Olive oil is the face of healthy eating and healthy living. It is the one vegetable oil publicly associated with cardiovascular health and increased longevity. But not all olive oil is the same. There are actually different types of olive oil, classified according to quality or grade, extraction method, freshness, purity, country or region of origin and use. Only a few of these can be considered healthful foods and sources of health benefits. Find out what are the different types of olive oil and which is the best olive oil to eat and use, fresh or for cooking or cosmetic purposes.
What is olive oil?
Olive oil is an edible culinary oil made from olives. It is a carrier oil or base oil and can be used both fresh and for cooking, as well as for cosmetic purposes. Olive oil is 100% fat, more exactly 84% unsaturated fat and 14% saturated fat, with the exact fatty acids composition varying from oil to oil, season to season, according to olive variety, fruit ripeness, time of harvest, weather conditions, region, even altitude and especially extraction method and processing undergone. Olive oil has many uses, the most popular being culinary oil, including cooking oil, cosmetic and soap oil and functional food. Ideally, the oil should have a golden color, with a green tinge, and taste faintly bitter or even peppery, with grassy-green flavors and even fruity notes (if the olives are riper) and a grassy-green odor reminiscent of green olives (not the same as the smell of cured or canned olives). It is important to remember that oil quality, color and other characteristics are not determined (solely) by region or country of origin.
Fatty acids profile of olive oil
- Olive oil: types of fat
- Omega 9: 55% to 83% oleic acid (monounsaturated)
- Omega 6: 3.5% to 21% linoleic acid (polyunsaturated)
- Palmitic acid: 7.5% to 21% (saturated fat)
- Stearic acid: 0.5% to 5% (saturated fat)
- Omega 3 (ALA/alpha linolenic acid): 0% to 1.5% (polyunsaturated)
- Squalene (a fat also found in sharks and human sebum composition) : less than 1%
- Sterols (phytosterols and others): 0.2%
- Other fatty acids
As you can see from the fatty acids profile, olive oil is not all the same. While there are the same types of fat in it, the fat composition of olive oil can vary greatly. The only constant is that it’s all made from the same raw material, olive pulp, and thus shares some common characteristics. As a result, there are quite a lot of differences between the various types of olive oil, from flavor profile, color and looks in general to antioxidant profile and even edibility. See below what are the different types of olive oil according to quality (grade) and how they compare with one another in terms of edibility, uses, benefits and side effects:
Type 1: Unfiltered olive oil
It is also known as ‘olio novo’, which means ‘new oil’ in Italian, or cloudy olive oil due to the presence of fruit particles. It is the first edible olive oil resulting from the processing of olives for oil extraction. Unfiltered olive oil is a type of cold-pressed, minimally processed, first-press olive oil, and is extravirgin grade. As its names suggest, it is unfiltered, meaning it retains small fruit particles which causes a visible cloudiness in the oil, hence the name ‘cloudy’. While some consider it to be an intermediate product, that is, not yet ready for consumption, unfiltered olive oil is perfectly edible and safe to eat, both fresh and lightly cooked (so as to not alter its flavor profile and properties).
◇ ◇ ◇ ◇ ◇ ◇ ◇
* _ACTION ITEM 1_:
Name every acid listed in the fatty acids profile of the olive oil article.
* _ACTION ITEM 2_:
Write the next part of the olive oil article, picking up after its last sentence.
The lines that come next are separate material, unrelated to the olive oil article.
◇ ◇ ◇ ◇ ◇ ◇ ◇
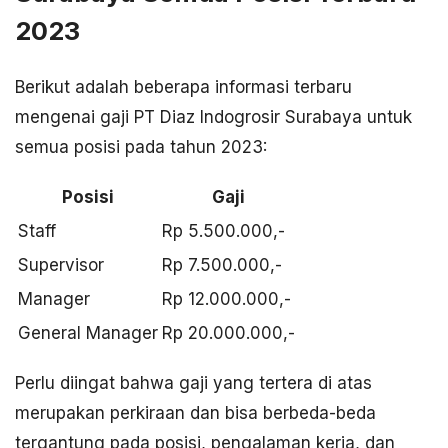
2023
Berikut adalah beberapa informasi terbaru
mengenai gaji PT Diaz Indogrosir Surabaya untuk
semua posisi pada tahun 2023:
Posisi
Gaji
Staff
Rp 5.500.000,-
Supervisor
Rp 7.500.000,-
Manager
Rp 12.000.000,-
General Manager
Rp 20.000.000,-
Perlu diingat bahwa gaji yang tertera di atas
merupakan perkiraan dan bisa berbeda-beda
tergantung pada posisi, pengalaman kerja, dan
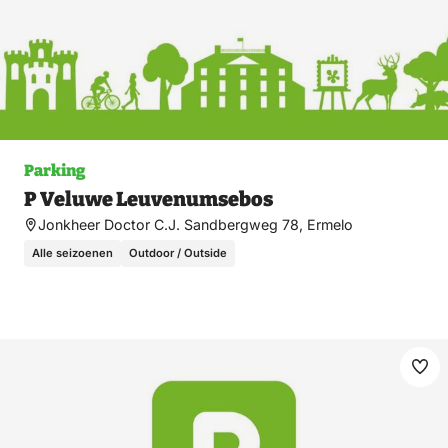
Parking
P Veluwe Leuvenumsebos
Jonkheer Doctor C.J. Sandbergweg 78, Ermelo
Alle seizoenen
Outdoor / Outside
Ma
fav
◇ ◇ ◇ ◇ ◇ ◇ ◇
* _RESULT 1_:
Oleic acid, linoleic acid, palmitic acid, stearic acid, alpha linolenic acid

* _RESULT 2_:
However, the lack of filtration is not just an aesthetics issue. While this type of olive oil is of the highest grade (extravirgin), it also has the disadvantage of spoiling faster because the olive particles in it may ferment which both increases the oil free acidity (ruining its extravirgin olive oil quality), and reduces shelf life, causing faster spoilage. If you do buy unfiltered olive oil, know that it is highest-grade extravirgin olive oil, but consider eating it faster as the fruit particles will cause enzymatic reactions that promote spoilage. Unfiltered olive oil free acidity is less than or equal to 0.8%, the same as high-grade extravirgin olive oil types. It can be consumed fresh or used for cooking and skin and hair care. Its smoke point ranges from 190 to 215 degrees Celsius.
Type 2: Extravirgin olive oil
What is the difference between extravirgin olive oil and unfiltered olive oil? Both extravirgin olive oil and unfiltered olive oil are cold-pressed, minimally-processed, first-press, extravirgin-grade oils, meaning of the highest-quality, the only difference being that the first is filtered while the second isn’t. All olive oil labeled extravirgin is usually filtered to remove fruit particles left over from the extraction process; if it’s not filtered, it’ll likely say so on the label. Filtration will cause the oil to appear clear, free of particles, a look that is more aesthetically pleasing to consumers. Filtration is also an indication of a longer shelf life since fruit particles in the oil cause enzymatic reactions that promote degradation of the oil and an increase in free acidity. Extravirgin olive oil free acidity is less than or equal to 0.8%, the same as unfiltered olive oil (which is also an extravirgin type of olive oil). It can be consumed fresh or used for cooking and skin and hair care. Its smoke point ranges from 190 to 215 degrees Celsius.
Type 3: Virgin olive oil
Virgin olive oil is a slightly lower-quality type of olive oil. It is still the result of cold extraction, meaning olives are pressed to extract the oils in them, without heat or solvents, similar to unfiltered and filtered extravirgin olive oil types. The biggest difference between extravirgin and virgin olive oil is that extravirgin has a free acidity content of less than or equal to 0.8%, while virgin olive oil has a free acidity content of up to 2% (which may affect flavor profile). The difference in free acidity accounts for the difference in grades/quality. Virgin olive oils has a lower smoke point than other types, estimated at 175 degrees Celsius. As a result of its lower quality, it is often used for low-heat cooking (or any cooking up to deep frying), but can also be eaten fresh. It is sometimes labeled as ordinary virgin olive oil or simply olive oil.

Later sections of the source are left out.